Marcel Aberle: Wir befinden uns mitten in einem Epochenwandel zum digitalen Zeitalter, und Zeiten des Übergangs sind immer sehr spannend und natürlich herausfordernd. Nun kommt es auf uns an, dieses Zeitalter zu gestalten und in eine enkelfähige Zukunft zu transformieren. Aktuell wirkt es eher wie eine große Konfusion, denn wir müssen vieles loslassen und komplett neu denken. Die Trend- und Zukunftsforschung ist dabei essentiell, denn sie zeigt mögliche Wege und Potenziale auf. Sie gibt Orientierung.

V: Du hast einen eigenen Trend Canvas entwickelt. Wie kam es dazu und was sagt er aus?
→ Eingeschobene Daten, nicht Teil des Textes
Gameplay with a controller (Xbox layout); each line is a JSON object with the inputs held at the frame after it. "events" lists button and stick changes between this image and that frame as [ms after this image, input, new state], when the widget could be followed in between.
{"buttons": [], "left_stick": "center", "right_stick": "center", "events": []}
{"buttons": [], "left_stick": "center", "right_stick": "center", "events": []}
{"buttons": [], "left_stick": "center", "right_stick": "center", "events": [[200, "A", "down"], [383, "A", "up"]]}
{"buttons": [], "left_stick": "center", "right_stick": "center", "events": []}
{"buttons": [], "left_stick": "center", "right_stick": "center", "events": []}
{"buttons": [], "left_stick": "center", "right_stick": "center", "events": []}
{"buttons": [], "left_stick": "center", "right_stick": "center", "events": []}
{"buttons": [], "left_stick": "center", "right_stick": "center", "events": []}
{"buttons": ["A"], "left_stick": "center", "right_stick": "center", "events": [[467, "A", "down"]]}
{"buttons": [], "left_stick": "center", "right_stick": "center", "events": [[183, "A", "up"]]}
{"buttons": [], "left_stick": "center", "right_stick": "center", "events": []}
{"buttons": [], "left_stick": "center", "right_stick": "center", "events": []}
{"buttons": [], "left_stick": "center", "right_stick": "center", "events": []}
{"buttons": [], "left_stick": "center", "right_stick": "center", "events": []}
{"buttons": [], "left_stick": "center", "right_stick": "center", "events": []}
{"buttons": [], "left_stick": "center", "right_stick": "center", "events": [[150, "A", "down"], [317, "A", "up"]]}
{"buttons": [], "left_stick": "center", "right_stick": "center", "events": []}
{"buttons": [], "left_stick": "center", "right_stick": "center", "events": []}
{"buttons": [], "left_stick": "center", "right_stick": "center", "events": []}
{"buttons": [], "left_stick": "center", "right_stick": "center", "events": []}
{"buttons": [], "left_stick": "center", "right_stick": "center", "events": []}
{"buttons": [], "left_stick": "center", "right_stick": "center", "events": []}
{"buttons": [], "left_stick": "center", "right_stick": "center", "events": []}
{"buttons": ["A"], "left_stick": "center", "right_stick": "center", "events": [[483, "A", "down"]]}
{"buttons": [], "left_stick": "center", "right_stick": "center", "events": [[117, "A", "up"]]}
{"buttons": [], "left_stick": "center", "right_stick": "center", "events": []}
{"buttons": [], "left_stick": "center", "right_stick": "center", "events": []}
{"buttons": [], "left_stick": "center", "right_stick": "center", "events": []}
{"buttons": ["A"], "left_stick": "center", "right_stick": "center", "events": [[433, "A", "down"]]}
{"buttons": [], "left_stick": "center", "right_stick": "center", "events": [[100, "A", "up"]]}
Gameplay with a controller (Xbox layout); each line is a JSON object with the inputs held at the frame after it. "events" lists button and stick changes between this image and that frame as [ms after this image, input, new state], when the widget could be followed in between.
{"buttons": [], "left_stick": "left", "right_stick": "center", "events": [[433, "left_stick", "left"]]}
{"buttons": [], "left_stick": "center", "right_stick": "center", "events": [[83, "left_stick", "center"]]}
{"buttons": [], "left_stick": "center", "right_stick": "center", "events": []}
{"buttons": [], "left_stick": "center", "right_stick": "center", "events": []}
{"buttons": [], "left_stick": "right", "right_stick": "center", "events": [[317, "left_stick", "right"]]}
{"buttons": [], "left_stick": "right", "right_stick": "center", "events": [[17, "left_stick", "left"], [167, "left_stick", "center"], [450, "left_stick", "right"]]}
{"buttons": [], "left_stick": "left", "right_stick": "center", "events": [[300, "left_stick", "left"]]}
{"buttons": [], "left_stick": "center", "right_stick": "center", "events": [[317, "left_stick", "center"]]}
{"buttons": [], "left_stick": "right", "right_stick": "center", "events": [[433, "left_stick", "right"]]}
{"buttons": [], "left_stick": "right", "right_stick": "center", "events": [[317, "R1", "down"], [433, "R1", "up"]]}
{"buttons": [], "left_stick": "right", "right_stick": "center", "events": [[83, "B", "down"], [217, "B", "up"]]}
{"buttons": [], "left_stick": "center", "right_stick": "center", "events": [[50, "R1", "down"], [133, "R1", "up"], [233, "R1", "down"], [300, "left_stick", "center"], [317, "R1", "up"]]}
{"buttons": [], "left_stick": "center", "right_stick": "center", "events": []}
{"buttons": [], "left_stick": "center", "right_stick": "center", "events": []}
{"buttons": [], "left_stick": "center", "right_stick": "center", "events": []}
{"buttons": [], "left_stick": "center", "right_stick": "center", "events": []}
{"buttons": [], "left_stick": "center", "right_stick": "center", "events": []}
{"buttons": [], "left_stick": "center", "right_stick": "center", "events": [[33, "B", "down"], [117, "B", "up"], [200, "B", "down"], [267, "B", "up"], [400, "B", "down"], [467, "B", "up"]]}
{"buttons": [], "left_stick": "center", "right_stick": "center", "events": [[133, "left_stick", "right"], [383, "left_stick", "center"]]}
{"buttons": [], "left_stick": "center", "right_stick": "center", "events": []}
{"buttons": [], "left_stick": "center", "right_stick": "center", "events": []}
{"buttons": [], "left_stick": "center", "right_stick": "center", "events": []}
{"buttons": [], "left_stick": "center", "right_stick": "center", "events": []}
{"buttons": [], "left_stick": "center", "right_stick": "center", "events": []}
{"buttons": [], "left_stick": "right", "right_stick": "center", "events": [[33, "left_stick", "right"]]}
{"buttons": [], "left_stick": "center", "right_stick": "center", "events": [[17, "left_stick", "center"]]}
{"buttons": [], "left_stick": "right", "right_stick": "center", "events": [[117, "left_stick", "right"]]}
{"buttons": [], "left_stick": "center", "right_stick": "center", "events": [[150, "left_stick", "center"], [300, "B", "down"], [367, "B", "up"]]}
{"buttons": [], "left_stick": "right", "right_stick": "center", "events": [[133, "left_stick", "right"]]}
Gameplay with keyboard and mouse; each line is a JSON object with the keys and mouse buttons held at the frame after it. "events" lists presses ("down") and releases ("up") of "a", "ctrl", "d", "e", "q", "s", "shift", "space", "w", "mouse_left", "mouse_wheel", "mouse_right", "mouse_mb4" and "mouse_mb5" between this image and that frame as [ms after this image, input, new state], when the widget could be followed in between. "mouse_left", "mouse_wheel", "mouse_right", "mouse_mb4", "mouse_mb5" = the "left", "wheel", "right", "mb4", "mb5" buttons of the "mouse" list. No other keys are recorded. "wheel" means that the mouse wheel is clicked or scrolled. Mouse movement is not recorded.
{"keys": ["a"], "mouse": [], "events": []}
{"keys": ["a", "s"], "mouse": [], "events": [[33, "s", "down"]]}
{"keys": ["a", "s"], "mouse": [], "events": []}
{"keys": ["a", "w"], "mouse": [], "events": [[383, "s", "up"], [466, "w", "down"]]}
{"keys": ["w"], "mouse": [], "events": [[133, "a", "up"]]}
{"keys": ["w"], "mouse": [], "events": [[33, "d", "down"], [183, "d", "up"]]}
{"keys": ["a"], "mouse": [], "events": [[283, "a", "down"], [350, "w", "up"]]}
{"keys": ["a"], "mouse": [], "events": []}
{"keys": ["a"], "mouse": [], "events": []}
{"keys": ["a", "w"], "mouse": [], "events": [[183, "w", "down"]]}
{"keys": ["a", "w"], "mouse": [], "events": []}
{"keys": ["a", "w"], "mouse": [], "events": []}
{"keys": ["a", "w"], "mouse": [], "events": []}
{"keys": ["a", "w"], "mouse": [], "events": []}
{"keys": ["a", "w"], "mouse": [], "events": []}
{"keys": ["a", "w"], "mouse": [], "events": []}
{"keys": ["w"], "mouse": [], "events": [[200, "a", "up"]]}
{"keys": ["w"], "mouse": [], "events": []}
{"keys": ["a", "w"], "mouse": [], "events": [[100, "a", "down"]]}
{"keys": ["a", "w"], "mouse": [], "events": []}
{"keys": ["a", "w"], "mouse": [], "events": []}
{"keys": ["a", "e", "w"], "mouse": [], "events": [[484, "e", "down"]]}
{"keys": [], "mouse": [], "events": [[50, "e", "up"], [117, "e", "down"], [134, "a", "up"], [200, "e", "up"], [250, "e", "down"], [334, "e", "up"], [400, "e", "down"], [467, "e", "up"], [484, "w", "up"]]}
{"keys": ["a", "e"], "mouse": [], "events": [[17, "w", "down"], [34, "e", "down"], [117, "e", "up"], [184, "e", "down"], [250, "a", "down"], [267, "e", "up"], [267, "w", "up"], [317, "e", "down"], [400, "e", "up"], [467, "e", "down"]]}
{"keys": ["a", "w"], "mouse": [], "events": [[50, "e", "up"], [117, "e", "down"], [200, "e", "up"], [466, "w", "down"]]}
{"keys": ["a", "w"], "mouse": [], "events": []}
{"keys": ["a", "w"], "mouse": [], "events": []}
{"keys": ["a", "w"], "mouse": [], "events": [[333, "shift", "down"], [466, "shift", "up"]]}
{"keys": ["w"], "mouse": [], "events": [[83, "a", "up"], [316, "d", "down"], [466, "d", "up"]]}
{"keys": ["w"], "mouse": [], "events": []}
MA: Wenn wir Trends beobachten und darüber diskutieren, dann bildet sich regelrecht ein Wulst an Gedanken im Kopf, unzählige Abhängigkeiten, Konsequenzen und Hypothesen entstehen. Mit dem Trend Canvas habe ich ein Framework entwickelt, das diesen Stress im Kopf auflöst und die Komplexität greifbar macht. Er hilft mir beim Sortieren und Verknüpfen meiner Gedanken und bei Research-Ergebnissen, denn das Denken in Zusammenhängen und das Vermeiden von Blind Spots ist sehr wichtig. Nicht nur bei der Trendanalyse.

V: Welche Ergebnisse liefert dein aktueller Trend Canvas in Bezug auf die GenZ?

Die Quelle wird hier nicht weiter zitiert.